> **PASSAGE TO READ**
9. The evidence warranted a finding that appellant's employes were negligent in leaving the switch open under the circumstances and that appellee was not guilty of contributory negligence.
10. Under the evidence we do not feel warranted in holding that the verdict, though large, was excessive.
11. We find no reversible error in the record, and the judgment is affirmed.
TEXAS & PACIFIC RAILWAY COMPANY V. G. W. STOREY.
Decided May 10, 1902. 1.-Railway Company-Air Brakes-Degree of Care.
Where the air brakes of a car were sufficient so long as the car was attached to the train, the fact that they were not in such a high degree of efficiency as to stop the car in time to prevent a collision where, by the act of a drunken passenger, the car had been uncoupled from the train while in motion, did not, as matter of law, render the company liable for a resultant injury, but it was for the jury to determine whether such an unauthorized act by a passenger should have been anticipated. 2.-Same.Statute Construed.
The article of the statute requiring a brake and a competent brakeman on the rear coach of trains applies only to mixed trains, and not to those that are exclusively passenger or freight trains. Rev. Stats., art. 4517.
Appeal from Lamar. Tried below before Hon. Ben H. Denton.
T. J. Freeman and Head & Dillard, for appellant.
Dudley & Sturgeon, for appellee.
TEMPLETON, ASSOCIATE JUSTICE.—G. W. Storey sued the Texas & Pacific Railway Company and the Texas Midland Railroad to recover damages on account of personal injuries received by his wife in an accident which occurred on December 20, 1900, at a point on the line of the Texas & Pacific Company about ten miles east of Paris, Texas. jury trial resulted in a judgment against the Texas & Pacific Company, and it has appealed. The Midland Railroad was held not liable.
Mrs. Storey was a passenger on an excursion train en route from Enloe, Texas, to Huntsville, Ala. The coach in which she was riding was carried by the Texas Midland from Enloe to Paris. It was there attached to a train of the Texas & Pacific Company, being the rear coach of said train. Soon after the train left Paris, and while it was in rapid motion, a drunken passenger, in a spirit of recklessness and wantonness, uncoupled the said coach from the rest of the train. This caused the air brakes all over the train to be set automatically. The main part of the train, which consisted of an engine and eleven coaches, stopped sooner than did the coach which had been cut loose and the said coach ran into the cars ahead of it. The shock of the collision threw Mrs. Storey against a seat and injured her.

> **STORED ROWS**
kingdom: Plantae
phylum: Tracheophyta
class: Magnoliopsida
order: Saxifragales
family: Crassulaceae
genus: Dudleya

> **WHAT YOU SHOULD DO**
Rewrite the court opinion from "Dudley & Sturgeon, for" up to and including "held not liable.", putting "twelve miles" in place of "ten miles". The items have nothing to do with the court opinion.

> **RESULT**
Dudley & Sturgeon, for appellee.
TEMPLETON, ASSOCIATE JUSTICE.—G. W. Storey sued the Texas & Pacific Railway Company and the Texas Midland Railroad to recover damages on account of personal injuries received by his wife in an accident which occurred on December 20, 1900, at a point on the line of the Texas & Pacific Company about twelve miles east of Paris, Texas. jury trial resulted in a judgment against the Texas & Pacific Company, and it has appealed. The Midland Railroad was held not liable.